Minimal Sensor Placement for Generic State and Unknown Input Observability

TL;DR

This paper investigates the minimal sensor placement problem for ensuring state and input observability in linear systems with unknown inputs, revealing its NP-hardness and proposing bounds and algorithms for approximate solutions.

Contribution

It provides refined conditions for sensor placement in structured systems, proves NP-hardness of the problem, and introduces polynomial-time bounds and a two-stage approximation algorithm.

Findings

Determined the NP-hardness of minimal sensor placement for unknown inputs.

Established polynomial-time bounds for the placement problem.

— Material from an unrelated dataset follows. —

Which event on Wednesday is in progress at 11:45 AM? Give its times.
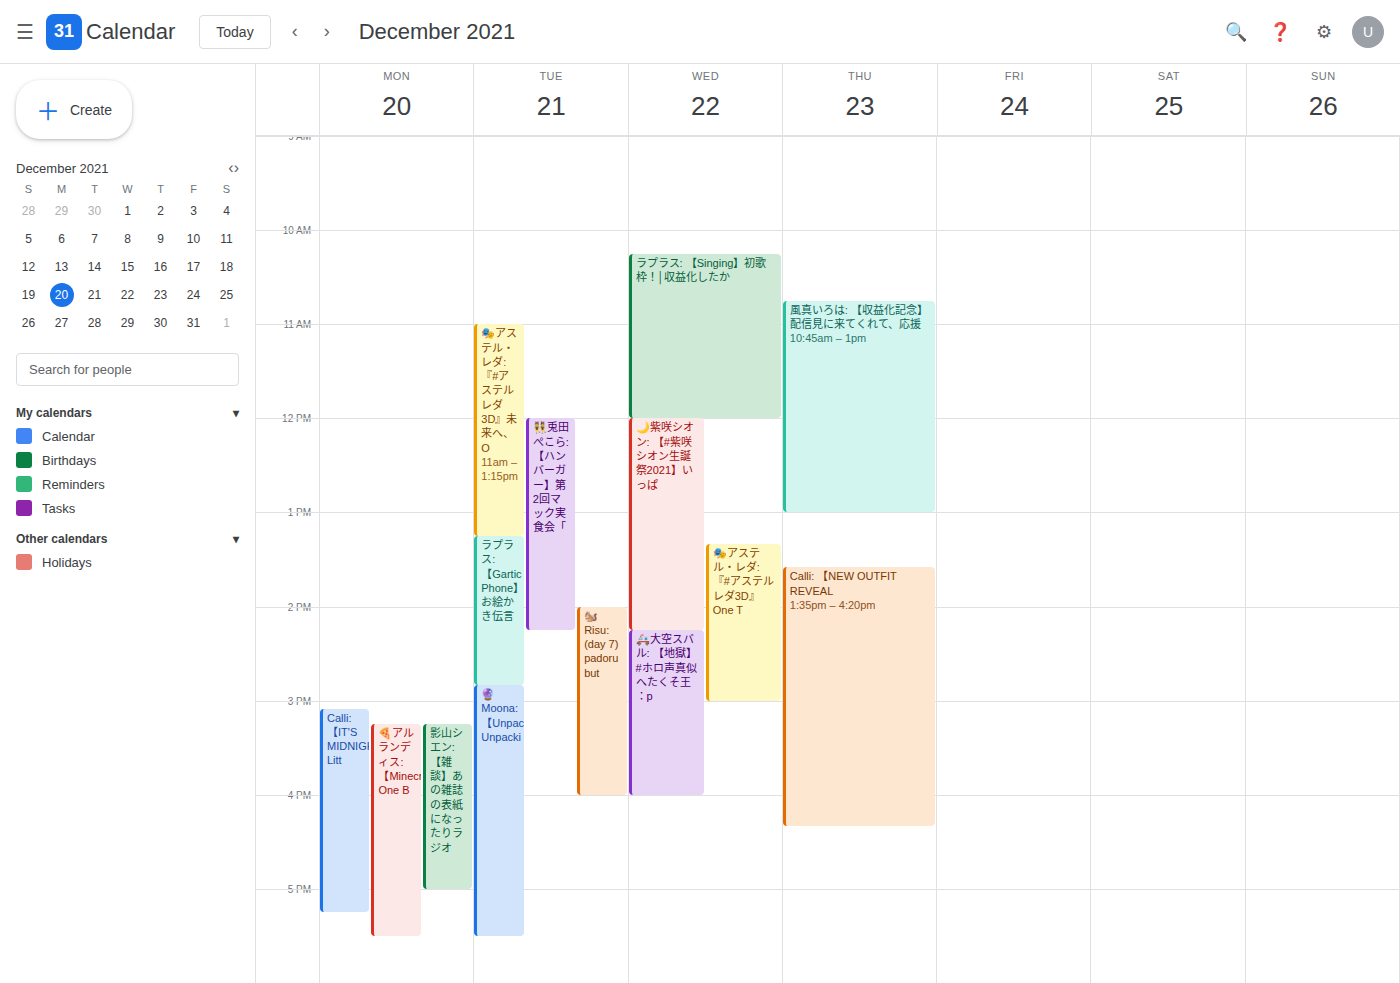
"ラプラス: 【Singing】初歌枠！│収益化したか", 10:15 AM to 12:00 PM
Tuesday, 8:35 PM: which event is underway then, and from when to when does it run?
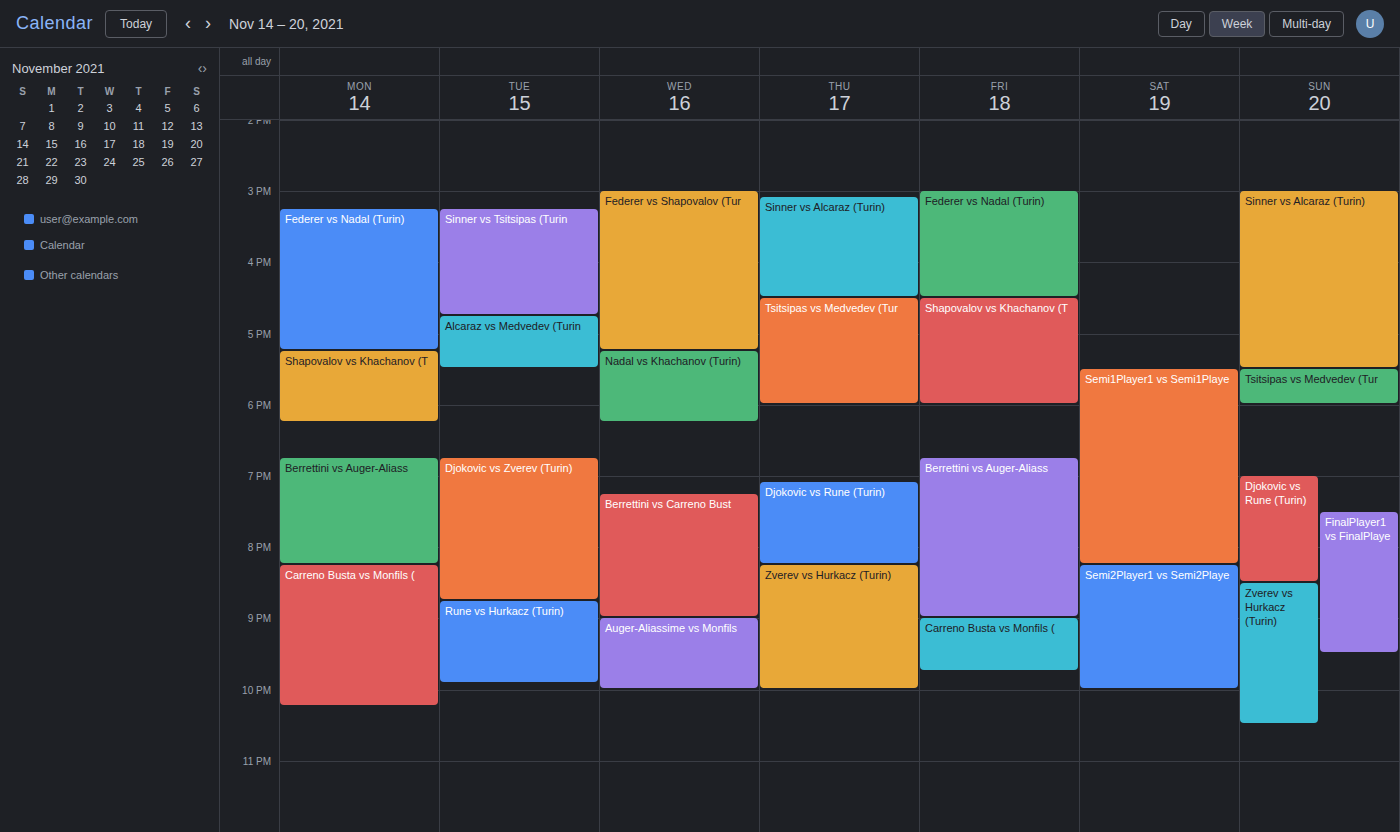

Developed a two-stage polynomial-time approximation algorithm.

Abstract

This paper addresses the problem of selecting the minimum number of dedicated sensors to achieve observability in the presence of unknown inputs, namely, the state and input observability, for linear time-invariant systems. We assume that the only available information is the zero-nonzero structure of system matrices, and approach this problem within a structured system model. We revisit the concept of state and input observability for structured systems, providing refined necessary and sufficient conditions for placing dedicated sensors via the Dulmage-Mendelsohn decomposition. Based on these conditions, we prove that determining the minimum number of dedicated sensors to achieve generic state and input observability is NP-hard, which contrasts sharply with the polynomial-time complexity of the corresponding problem with known inputs. We also demonstrate that this problem is hard to approximate within a factor of $(1-o(1)){\rm{log}}(n)$, where $n$ is the state dimension. Notwithstanding, we propose nontrivial upper and lower bounds that can be computed in polynomial time, which confine the optimal value of this problem to an interval with length being the number of inputs. We further present a special case for which the exact optimal value can be determined in polynomial time. Additionally, we propose a two-stage algorithm to solve this problem approximately. Each stage of the algorithm is either optimal or suboptimal and can be completed in polynomial time.